Key considerations. Investors should be aware that transparency across this asset class is relatively low compared to their long-only peers. Most hedge funds are in the very early stages of identifying and incorporating sensitivity to climate risks and opportunities within their investment context. For broader adoption within a climate solutions context, hedge funds will need to show more credible efforts for transparent dialogue and integration of climate risk–related signals in their models and processes.
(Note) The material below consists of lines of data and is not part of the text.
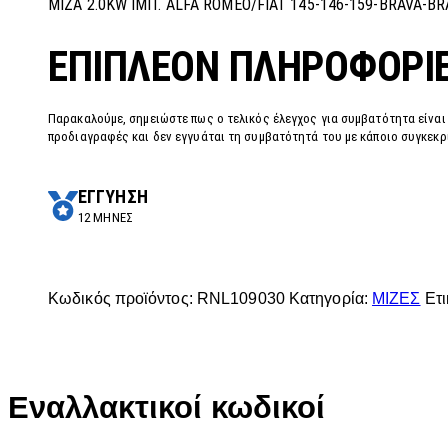
MIZA 2.0KW IMIT. ALFA ROMEO/FIAT 145-146-159-BRAVA-BRA
ΕΠΙΠΛΈΟΝ ΠΛΗΡΟΦΟΡΊ
Παρακαλούμε, σημειώστε πως ο τελικός έλεγχος για συμβατότητα είναι
προδιαγραφές και δεν εγγυάται τη συμβατότητά του με κάποιο συγκεκρι
ΕΓΓΥΗΣΗ
12 ΜΗΝΕΣ
Κωδικός προϊόντος:
RNL109030
Κατηγορία:
ΜΙΖΕΣ
Ετι
Εναλλακτικοί κωδικοί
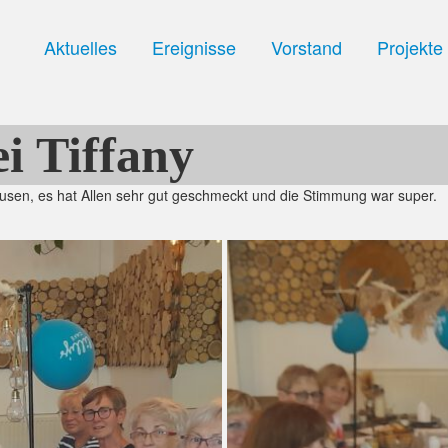
Aktuelles
Ereignisse
Vorstand
Projekte
i Tiffany
hausen, es hat Allen sehr gut geschmeckt und die Stimmung war super.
Putting Everything Together: Portfolio Implementation

Investors should take advantage of their entire investor toolbox to maximise benefits from the transition to a low-carbon economy and portfolio construction characteristics. We believe careful manager selection is key to success. Investors need to review their expertise, track record, and how their investment fits within the ecosystem. “Climate washing” is not uncommon and deep diligence is required to uncover the true leaders in the space compared to those just looking to increase their assets. In addition to investment skill, managers’ authenticity, impact management, and reporting are important considerations in manager selection. Portfolios need to be customised to accommodate individual preferences on more technical nuances like portfolio liquidity. From a total portfolio perspective, the right mix of climate solutions across asset classes and geographies are necessary to deliver competitive risk-adjusted returns and measurable real-world climate impact. For those who are not able to pursue a total portfolio approach, opportunistic and carve-out allocations can be a solution. These customised strategies work within or in addition to an existing portfolio. Carve-out allocations are ideal first steps for investors not yet comfortable to fully allocate to climate solutions across their entire portfolio.

Conclusion

Impact characteristics and risk-adjusted returns vary across asset classes, and suitable investment strategies are mostly young and emerging. Investors should therefore use the entire investment toolbox to build diversified exposure to climate solutions. As the global trend toward decarbonisation is just starting and poised to accelerate, investors positioning their portfolios now can benefit fully from this economic opportunity, while contributing to the transition.

 

 

Footnotes

  1. United Nations Net Zero Coalition, January 2023.
  2. John Doerr, Speed & Scale: An Action Plan for Solving Our Climate Crisis Now. [New York], Portfolio, 2021.